◆ **WHAT THE TASK REQUIRES**
Below is a block of records. Copy every line in it that contains the word "Change".

◆ **SUPPLIED RECORDS**

════

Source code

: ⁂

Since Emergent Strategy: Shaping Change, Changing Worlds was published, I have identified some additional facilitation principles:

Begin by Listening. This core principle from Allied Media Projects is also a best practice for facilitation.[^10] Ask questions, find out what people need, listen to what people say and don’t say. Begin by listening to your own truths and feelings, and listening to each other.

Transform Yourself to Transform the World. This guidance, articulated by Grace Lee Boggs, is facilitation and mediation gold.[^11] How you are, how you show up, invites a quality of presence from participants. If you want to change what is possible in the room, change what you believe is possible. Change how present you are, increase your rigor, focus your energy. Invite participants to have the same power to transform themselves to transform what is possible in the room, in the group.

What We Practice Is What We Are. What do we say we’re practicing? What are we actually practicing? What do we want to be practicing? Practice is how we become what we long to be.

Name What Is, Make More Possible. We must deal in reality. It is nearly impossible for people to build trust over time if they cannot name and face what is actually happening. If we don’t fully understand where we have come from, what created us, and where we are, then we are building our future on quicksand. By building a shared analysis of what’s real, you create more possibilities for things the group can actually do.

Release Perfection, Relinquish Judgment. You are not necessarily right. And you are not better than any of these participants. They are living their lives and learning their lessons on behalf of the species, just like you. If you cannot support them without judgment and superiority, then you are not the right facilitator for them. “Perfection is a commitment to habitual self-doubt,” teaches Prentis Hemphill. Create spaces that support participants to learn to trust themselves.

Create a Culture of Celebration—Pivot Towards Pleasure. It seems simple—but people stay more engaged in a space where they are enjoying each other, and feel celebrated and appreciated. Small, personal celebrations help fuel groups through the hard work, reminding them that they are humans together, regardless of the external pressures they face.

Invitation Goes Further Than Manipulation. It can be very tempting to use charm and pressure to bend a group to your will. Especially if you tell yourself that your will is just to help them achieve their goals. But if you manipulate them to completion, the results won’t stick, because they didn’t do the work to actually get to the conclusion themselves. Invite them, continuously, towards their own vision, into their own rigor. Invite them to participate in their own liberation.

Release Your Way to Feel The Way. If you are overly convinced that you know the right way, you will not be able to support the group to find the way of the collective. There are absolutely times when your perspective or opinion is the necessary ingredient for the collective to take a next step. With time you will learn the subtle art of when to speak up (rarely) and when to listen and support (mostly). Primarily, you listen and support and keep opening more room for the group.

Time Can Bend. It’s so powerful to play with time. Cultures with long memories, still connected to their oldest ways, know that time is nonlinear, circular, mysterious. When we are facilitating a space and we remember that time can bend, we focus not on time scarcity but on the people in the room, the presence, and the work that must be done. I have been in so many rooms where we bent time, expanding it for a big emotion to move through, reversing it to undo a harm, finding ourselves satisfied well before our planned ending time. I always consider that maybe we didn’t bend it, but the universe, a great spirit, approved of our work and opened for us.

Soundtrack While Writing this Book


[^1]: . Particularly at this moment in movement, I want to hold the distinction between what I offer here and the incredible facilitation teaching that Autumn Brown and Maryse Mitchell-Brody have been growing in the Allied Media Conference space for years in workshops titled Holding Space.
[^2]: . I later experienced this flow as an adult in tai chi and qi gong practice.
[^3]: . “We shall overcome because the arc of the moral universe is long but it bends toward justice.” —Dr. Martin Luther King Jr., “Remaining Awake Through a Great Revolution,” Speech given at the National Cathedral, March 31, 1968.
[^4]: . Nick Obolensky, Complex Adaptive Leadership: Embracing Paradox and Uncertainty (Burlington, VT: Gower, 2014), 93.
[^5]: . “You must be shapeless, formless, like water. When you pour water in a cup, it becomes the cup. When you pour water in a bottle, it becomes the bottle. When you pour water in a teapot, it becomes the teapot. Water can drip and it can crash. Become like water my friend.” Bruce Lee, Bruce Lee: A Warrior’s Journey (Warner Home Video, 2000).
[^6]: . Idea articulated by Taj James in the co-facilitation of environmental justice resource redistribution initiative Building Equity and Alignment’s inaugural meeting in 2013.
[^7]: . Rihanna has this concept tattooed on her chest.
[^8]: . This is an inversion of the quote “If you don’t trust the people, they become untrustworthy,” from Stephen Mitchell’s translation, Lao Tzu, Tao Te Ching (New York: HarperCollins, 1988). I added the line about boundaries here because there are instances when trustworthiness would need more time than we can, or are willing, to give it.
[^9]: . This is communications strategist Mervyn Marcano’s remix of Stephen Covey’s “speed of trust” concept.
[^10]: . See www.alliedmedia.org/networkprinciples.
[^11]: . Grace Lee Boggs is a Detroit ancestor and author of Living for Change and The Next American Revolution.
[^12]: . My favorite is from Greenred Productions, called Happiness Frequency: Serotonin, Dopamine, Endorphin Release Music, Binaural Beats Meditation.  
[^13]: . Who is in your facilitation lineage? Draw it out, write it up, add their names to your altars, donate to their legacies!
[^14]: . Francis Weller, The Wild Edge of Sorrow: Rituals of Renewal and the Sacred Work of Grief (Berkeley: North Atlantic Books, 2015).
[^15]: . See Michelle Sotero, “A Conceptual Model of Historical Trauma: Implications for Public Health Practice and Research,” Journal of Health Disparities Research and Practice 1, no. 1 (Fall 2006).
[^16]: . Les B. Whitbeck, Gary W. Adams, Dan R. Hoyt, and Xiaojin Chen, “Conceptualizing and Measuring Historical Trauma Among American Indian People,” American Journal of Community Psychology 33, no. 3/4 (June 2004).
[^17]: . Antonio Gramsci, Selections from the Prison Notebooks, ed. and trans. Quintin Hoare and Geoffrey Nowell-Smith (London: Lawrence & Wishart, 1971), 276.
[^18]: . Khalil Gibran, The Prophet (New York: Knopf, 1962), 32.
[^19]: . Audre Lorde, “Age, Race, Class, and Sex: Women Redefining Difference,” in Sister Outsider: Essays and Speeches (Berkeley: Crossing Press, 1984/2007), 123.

════

◆ **EXERCISE SOLUTION**
Since Emergent Strategy: Shaping Change, Changing Worlds was published, I have identified some additional facilitation principles:
Transform Yourself to Transform the World. This guidance, articulated by Grace Lee Boggs, is facilitation and mediation gold.[^11] How you are, how you show up, invites a quality of presence from participants. If you want to change what is possible in the room, change what you believe is possible. Change how present you are, increase your rigor, focus your energy. Invite participants to have the same power to transform themselves to transform what is possible in the room, in the group.
[^11]: . Grace Lee Boggs is a Detroit ancestor and author of Living for Change and The Next American Revolution.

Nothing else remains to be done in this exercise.